Demetrios contemplaba a la diosa enternecido, y quería creer, como el pueblo, que aquellas eran las verdaderas perlas santas, formadas de las gotas de agua que habían rodado en la concha de la Anadyomena.
«¡Oh divina Hermana —decía—, oh florida, oh transfigurada! No eres tú ya la jovencilla asiática que me sirvió de indigno modelo. Tú eres su Ideal inmortal, el Alma terrestre de la Astartea que fue progenitora de su raza. Tú brillabas en sus ojos candentes, tú ardías en sus labios sombríos, tú desfallecías en sus manos blandas, tú palpitabas en sus grandes senos, tú te crispabas en sus piernas enlazadoras, hace ya tiempo, antes de que nacieras; y lo que satisface a la hija de un pescador, a ti te postraba, ¡oh diosa!, a ti, madre de los dioses y de los hombres, placer y sufrimiento del mundo. Pero yo te he visto, te he evocado, te he asido, ¡oh maravillosa Citerea!, te he revelado a la tierra. No es a tu imagen, sino a ti misma a quien he dado tu espejo y a quien he cubierto de perlas, como en el día en que naciste del cielo ensangrentado y de la sonrisa espumosa de las aguas, aurora deslumbrante de rocío, aclamada hasta las riberas de Chipre por un cortejo de tritones azules».
Venía de adorarla así, cuando entró en el gran muelle, a la hora que se dispersaba la multitud, y oyó el canto doloroso que gemían las flautistas. Pero esta vez no había cedido a las cortesanas del templo, porque al entrever bajo las ramas una pareja, sintió que le penetraban hasta el alma la repugnancia y el asco.
La dulce serenidad de la noche le invadía poco a poco. Volvió la cara hacia el lado del viento, que había cruzado el mar, y parecía llevar al Egipto el olor de las rosas de Amatonte.
Hermosas formas de mujer comenzaban a bosquejarse en su pensamiento. Le habían pedido para el jardín de la diosa un grupo de las tres Xárites enlazadas.

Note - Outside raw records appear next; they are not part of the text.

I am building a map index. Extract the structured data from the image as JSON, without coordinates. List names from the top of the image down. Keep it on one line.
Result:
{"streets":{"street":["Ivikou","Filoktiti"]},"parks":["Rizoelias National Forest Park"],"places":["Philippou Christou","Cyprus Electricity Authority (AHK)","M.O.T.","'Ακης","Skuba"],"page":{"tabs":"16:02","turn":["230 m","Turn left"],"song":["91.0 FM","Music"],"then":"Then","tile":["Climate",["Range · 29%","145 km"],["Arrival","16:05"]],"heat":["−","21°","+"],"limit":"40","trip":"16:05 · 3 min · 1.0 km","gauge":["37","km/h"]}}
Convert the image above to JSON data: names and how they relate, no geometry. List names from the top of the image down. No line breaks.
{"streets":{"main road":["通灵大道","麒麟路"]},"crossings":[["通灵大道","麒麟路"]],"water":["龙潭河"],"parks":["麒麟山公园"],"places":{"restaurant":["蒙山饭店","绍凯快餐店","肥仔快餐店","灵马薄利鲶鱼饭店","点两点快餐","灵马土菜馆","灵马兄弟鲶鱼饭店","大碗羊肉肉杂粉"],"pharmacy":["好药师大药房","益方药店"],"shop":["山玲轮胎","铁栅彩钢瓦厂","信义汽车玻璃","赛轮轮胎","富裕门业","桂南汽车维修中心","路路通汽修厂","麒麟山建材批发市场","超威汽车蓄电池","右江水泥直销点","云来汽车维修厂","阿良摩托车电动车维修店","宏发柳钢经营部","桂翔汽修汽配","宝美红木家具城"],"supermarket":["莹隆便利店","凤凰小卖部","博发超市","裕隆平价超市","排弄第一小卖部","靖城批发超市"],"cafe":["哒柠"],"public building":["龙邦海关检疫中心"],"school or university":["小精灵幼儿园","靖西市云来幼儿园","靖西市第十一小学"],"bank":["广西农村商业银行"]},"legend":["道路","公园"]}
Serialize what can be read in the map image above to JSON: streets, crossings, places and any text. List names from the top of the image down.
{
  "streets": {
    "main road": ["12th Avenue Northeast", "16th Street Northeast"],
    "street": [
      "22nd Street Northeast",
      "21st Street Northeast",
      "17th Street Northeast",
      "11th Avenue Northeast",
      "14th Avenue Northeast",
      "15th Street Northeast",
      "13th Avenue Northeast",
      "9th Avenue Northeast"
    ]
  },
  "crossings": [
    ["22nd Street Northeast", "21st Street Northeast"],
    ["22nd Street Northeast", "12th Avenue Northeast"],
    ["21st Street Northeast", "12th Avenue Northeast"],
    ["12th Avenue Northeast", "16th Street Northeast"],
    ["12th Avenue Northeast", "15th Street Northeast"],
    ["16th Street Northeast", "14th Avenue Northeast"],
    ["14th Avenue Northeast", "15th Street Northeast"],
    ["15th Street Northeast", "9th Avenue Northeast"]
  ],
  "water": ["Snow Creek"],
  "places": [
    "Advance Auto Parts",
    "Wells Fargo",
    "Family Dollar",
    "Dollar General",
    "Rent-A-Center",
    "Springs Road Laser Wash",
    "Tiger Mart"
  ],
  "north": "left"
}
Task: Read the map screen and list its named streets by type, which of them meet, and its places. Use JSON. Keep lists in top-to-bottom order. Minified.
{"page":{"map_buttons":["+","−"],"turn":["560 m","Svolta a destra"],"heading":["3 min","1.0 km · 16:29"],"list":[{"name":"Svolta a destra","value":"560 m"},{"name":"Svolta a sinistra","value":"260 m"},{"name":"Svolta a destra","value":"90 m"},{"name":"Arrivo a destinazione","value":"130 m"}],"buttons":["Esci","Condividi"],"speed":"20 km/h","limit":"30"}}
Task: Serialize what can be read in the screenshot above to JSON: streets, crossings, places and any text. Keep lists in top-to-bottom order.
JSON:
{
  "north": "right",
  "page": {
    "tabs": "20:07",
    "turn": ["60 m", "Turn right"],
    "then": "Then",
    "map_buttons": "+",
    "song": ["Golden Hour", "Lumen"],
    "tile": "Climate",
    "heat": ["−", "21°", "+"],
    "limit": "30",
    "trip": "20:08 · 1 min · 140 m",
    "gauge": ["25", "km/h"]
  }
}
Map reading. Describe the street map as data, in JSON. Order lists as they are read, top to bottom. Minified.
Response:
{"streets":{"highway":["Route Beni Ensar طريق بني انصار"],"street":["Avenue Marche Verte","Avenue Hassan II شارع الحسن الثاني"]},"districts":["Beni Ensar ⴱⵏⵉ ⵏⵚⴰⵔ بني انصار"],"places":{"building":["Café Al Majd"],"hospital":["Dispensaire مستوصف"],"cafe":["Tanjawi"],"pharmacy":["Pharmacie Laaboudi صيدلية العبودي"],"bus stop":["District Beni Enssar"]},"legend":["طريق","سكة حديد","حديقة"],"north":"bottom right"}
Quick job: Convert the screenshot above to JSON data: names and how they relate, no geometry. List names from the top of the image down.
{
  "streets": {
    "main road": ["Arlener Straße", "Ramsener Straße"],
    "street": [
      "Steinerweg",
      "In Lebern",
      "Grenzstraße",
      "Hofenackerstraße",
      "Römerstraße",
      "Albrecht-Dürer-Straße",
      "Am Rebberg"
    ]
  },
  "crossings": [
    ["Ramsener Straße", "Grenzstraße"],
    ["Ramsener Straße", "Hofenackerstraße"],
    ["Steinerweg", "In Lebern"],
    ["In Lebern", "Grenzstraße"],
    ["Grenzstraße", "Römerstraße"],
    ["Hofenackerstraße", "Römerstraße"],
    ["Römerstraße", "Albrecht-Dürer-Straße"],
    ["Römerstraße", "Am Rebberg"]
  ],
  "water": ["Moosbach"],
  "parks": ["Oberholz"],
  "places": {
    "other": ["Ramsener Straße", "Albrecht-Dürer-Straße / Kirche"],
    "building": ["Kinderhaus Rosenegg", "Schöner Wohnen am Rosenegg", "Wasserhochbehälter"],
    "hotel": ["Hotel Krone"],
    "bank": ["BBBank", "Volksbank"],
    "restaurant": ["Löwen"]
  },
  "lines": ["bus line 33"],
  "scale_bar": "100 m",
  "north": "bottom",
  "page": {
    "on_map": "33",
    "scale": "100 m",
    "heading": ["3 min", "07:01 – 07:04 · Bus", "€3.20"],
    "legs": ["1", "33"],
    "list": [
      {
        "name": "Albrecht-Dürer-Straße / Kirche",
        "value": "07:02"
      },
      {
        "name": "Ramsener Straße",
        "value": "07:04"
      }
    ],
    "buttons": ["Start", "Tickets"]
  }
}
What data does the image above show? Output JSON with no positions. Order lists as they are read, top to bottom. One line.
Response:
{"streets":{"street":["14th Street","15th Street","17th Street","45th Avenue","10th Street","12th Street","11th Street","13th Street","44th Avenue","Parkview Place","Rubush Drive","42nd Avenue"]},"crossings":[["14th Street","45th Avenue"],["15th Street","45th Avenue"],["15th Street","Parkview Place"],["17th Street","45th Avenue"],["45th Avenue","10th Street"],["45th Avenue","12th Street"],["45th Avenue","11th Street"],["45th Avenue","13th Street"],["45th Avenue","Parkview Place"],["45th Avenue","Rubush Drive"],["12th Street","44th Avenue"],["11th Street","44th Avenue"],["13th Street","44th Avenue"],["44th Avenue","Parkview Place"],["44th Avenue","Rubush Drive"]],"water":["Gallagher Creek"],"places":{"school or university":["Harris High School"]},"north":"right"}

Pero a su juventud le repugnaba copiar lo convencional, e imaginaba unir en un mismo árbol los tres movimientos graciosos de la mujer. Dos de las Gracias estarían vestidas, con un abanico la una, y entornando los párpados al soplo de las plumas movidas; la otra, danzando bajo los pliegues de su túnica. La tercera estaría desnuda, detrás de sus hermanas, y con los brazos alzados se retorcería sobre la nuca la masa espesa de sus cabellos.
Otros muchos proyectos germinaban en su pensamiento, tales como atar a las rocas del Faro una Andrómeda de mármol negro delante del monstruo horripilante del mar; encerrar el ágora de Brouchion entre los cuatro caballos del sol levante, como por Pegasos irritados, y ¡con qué fruición exultaba a la idea naciente de un Zagreus aterrorizado a la aproximación de los Titanes! ¡Ah!, ¡cómo estaba reconquistado por toda la belleza!, ¡cómo se arrancaba al amor!, ¡cómo «separaba de la carne la idea suprema de la diosa»!, ¡cómo se sentía libre, en fin…!
Pero al volver la cara hacia los muelles, vio brillar a lo lejos el velo amarillo de una mujer que caminaba.